## Metin alıntısı:
##############################

Hastalıkta refakat sorununu kim çözecek?

Devlet memuru, çocuğu, eşi, ana babası hastalığında, hastanede veya evde refakat etmek zorunda kalabilmektedir. Ancak bu halde kanuna dayalı bir izin bulunmamaktadır. Yasal bir düzenleme yapılarak idarecilerin insafına bırakılan bu alanın düzenlenmesi gerekmektedir.

Kaynak : Memurlar.Net - Özel
Haber Giriş : 11 Şubat 2020 09:03, Son Güncelleme : 10 Şubat 2020 23:55
Hastalıkta refakat sorununu kim çözecek?

Memurların izinleri

Devlet memurlarının izinleri kanunla (657) bellidir. Yıllık izin, aylıksız izin, amirin takdirine bağlı mazeret izni(10 gün), zorunlu mazeret izni ( ölüm, doğum, evlilik... durumları) ve refakat izni.

Kanuni Refakat İzni

Konumuz refakat izni ama bu izin kanunda olan değil. Kanunda yer alan refakat izni anne, baba, eş, çocuk hastalıklarında uzun süreli tedavi gerekiyorsa verilen ve 3+3 toplam 6 aya kadar ücretli verilebilen izindir. Bu izinle ilgili çok makale var ama bir tanesini paylaşalım. Tıklayınız.

##############################

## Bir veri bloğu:
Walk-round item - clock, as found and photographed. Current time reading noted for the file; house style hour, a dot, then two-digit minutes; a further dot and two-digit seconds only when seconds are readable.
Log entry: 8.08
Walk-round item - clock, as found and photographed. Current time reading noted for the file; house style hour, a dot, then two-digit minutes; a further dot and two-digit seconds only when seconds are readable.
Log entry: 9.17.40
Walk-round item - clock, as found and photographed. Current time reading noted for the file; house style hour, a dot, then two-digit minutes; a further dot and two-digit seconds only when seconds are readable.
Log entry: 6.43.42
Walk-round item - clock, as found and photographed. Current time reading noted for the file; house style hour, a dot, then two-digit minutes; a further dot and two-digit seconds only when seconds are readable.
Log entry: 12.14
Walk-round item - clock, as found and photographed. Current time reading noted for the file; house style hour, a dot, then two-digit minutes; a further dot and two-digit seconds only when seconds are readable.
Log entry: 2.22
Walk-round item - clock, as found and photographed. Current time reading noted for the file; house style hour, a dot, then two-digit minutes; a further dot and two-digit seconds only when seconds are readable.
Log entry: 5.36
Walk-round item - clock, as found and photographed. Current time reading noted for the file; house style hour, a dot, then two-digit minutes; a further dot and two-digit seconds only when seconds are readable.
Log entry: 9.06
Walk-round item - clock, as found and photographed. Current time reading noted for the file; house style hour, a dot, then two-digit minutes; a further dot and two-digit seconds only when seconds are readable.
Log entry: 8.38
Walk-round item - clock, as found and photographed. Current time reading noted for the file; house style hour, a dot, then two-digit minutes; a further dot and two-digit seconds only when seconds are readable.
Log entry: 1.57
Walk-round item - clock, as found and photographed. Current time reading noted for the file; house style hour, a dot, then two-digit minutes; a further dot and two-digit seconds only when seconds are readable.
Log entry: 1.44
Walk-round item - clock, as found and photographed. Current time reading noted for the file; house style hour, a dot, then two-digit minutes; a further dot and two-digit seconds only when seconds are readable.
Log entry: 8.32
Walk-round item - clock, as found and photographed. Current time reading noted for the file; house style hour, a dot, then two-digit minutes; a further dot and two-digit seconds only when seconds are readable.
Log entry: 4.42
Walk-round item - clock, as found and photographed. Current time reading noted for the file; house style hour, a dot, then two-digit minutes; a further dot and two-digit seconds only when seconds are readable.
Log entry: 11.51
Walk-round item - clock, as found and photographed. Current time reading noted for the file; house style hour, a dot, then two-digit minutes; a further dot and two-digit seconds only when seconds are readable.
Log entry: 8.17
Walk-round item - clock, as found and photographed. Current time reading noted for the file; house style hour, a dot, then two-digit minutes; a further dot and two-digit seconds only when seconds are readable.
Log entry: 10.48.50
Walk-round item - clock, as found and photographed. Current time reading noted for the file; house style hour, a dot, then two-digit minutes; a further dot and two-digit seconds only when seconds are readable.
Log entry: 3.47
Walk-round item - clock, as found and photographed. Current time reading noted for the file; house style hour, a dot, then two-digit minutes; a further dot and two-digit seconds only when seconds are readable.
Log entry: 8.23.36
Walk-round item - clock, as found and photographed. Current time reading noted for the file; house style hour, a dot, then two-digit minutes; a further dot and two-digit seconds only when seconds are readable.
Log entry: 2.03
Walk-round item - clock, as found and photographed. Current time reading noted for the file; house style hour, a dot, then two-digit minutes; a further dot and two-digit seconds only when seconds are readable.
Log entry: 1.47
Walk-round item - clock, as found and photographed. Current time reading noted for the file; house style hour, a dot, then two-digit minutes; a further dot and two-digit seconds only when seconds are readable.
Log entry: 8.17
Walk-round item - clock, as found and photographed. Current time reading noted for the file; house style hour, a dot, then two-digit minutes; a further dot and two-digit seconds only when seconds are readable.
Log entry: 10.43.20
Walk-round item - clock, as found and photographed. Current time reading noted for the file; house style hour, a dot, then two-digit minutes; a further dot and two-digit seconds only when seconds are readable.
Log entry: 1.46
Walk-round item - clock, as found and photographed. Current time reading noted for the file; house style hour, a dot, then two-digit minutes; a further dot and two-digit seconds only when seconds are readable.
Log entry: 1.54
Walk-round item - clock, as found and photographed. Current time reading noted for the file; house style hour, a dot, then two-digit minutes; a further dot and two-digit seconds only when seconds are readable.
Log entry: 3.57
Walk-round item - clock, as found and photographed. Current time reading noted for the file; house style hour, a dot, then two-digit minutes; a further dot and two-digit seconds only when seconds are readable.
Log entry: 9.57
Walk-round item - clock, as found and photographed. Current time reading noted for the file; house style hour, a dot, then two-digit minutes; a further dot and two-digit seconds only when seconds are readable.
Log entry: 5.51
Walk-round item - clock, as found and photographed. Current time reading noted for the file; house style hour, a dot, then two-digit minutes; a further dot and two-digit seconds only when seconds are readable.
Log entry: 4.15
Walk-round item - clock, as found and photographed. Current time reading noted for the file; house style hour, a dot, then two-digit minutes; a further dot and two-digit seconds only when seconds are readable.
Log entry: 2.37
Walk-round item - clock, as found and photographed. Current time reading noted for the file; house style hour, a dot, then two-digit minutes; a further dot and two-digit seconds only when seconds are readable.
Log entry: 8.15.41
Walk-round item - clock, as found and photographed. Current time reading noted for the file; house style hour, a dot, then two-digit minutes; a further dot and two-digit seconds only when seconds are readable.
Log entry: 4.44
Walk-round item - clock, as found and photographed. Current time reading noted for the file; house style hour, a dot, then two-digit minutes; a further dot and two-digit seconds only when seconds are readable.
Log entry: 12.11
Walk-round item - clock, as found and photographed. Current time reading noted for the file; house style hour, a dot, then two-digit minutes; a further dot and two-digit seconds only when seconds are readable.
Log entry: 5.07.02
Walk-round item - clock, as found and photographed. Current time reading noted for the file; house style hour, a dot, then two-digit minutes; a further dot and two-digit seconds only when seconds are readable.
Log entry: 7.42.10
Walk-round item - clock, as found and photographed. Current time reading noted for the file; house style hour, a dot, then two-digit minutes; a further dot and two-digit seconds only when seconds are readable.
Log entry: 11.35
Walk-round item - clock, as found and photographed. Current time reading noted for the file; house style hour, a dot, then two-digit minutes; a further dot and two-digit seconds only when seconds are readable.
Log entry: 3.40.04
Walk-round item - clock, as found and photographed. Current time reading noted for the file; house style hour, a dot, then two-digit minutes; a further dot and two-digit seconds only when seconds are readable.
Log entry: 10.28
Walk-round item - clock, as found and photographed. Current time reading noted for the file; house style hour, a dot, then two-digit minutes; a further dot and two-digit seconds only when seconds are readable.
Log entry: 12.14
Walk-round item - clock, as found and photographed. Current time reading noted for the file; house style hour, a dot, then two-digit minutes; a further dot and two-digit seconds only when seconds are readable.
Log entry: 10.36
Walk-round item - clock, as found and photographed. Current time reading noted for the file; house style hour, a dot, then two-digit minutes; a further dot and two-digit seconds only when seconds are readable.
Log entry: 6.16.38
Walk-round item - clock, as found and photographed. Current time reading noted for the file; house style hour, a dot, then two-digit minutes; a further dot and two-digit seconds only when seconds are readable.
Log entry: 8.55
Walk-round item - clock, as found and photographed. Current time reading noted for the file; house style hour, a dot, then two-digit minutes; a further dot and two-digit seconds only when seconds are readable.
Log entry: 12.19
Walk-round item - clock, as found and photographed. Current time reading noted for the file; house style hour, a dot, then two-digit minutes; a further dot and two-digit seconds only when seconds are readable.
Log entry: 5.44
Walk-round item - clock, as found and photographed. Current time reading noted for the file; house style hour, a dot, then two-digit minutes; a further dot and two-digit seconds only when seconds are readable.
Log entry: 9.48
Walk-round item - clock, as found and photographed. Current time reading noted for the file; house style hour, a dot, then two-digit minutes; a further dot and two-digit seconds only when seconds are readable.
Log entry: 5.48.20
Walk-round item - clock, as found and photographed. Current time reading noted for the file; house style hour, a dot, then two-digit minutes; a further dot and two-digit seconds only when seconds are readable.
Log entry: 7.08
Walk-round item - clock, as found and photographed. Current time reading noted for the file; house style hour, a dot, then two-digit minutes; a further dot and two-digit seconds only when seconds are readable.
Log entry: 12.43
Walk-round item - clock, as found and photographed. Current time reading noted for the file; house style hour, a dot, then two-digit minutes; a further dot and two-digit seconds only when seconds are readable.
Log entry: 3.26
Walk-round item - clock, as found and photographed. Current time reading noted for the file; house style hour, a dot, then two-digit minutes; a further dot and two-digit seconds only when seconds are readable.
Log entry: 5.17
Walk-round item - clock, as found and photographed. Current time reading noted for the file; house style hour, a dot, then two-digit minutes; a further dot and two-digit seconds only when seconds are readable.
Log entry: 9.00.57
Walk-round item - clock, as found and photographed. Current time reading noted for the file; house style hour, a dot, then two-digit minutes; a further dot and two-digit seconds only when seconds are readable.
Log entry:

##############################

## Görev 1:
Refakat izni yazısında "Kaynak : Memurlar.Net" sözcüklerini içeren yerle başlayıp "ve refakat izni." ile biten kısmı hiç değiştirmeden yazdırın.
## Görev 2:
Refakat izni yazısına göre aşağıdaki soruları yanıtlayın:
(a) Amirin takdirine bağlı mazeret izni kaç gündür?
(b) Devlet memurlarının izinleri hangi numaralı kanunla belirlenmiştir?
(c) Kanunda yer alan refakat izni ücretli olarak toplam en fazla ne kadar süreyle verilebilir?
## Görev 3:
Refakat izni yazısını kaldığı yerden devam ettirin.

## Alıştırma çıktısı 1:
Kaynak : Memurlar.Net - Özel
Haber Giriş : 11 Şubat 2020 09:03, Son Güncelleme : 10 Şubat 2020 23:55
Hastalıkta refakat sorununu kim çözecek?

Memurların izinleri

Devlet memurlarının izinleri kanunla (657) bellidir. Yıllık izin, aylıksız izin, amirin takdirine bağlı mazeret izni(10 gün), zorunlu mazeret izni ( ölüm, doğum, evlilik... durumları) ve refakat izni.

## Alıştırma çıktısı 2:
(a) 10 gün.
(b) 657.
(c) 3+3, toplam 6 aya kadar.

## Alıştırma çıktısı 3:
Kanuni Olmayan Refakat izni

Bizim bahsettiğimiz refakat ise çocuğumuza /eşimize/anna-babamıza hastalık nedeniyle hastanede ya da evde refakat etmek durumunda kaldığımızda kullanılabilecek izindir.

Kamu çalışanları arasında örneğin çocuğumu doktora götürürken idare bana izin vermek zorunda diye bir algı vardır. Oysa ki bunun kanuni bir dayanağı yoktur. Devlet Personel Başkanlığı bu konuda yayımladığı görüşlerde idarenin bu durumda çalışana yardımcı olması, daha doğrusu idare etmesi gerektiği yer almaktadır. Açık bir dayanak söz konusu değildir.

MEB çalışanları açısından;

MEB çalışanları(öğretmenler dahil) için ise;

MEB'in 2010/41 sayılı genelgesi var. Tıklayınız.

Genelgeye göre çocuğunuzu doktora götürdüğünüzde muayene saatleri (tetkik vs dahil) süresince izinli sayılırsınız. Göreve başladığınızda genelge eki formu doldurursunuz. İdare hastaneye giriş çıkış ya da diğer durumlar için belge isteyebilir. DPB'nin de ayakta tedavilerdeki genel yaklaşımı bu yönde.

Sorun sadece MEB ya da öğretmen sorunu olmayıp tüm kamu çalışanlarını ilgilendirmektedir.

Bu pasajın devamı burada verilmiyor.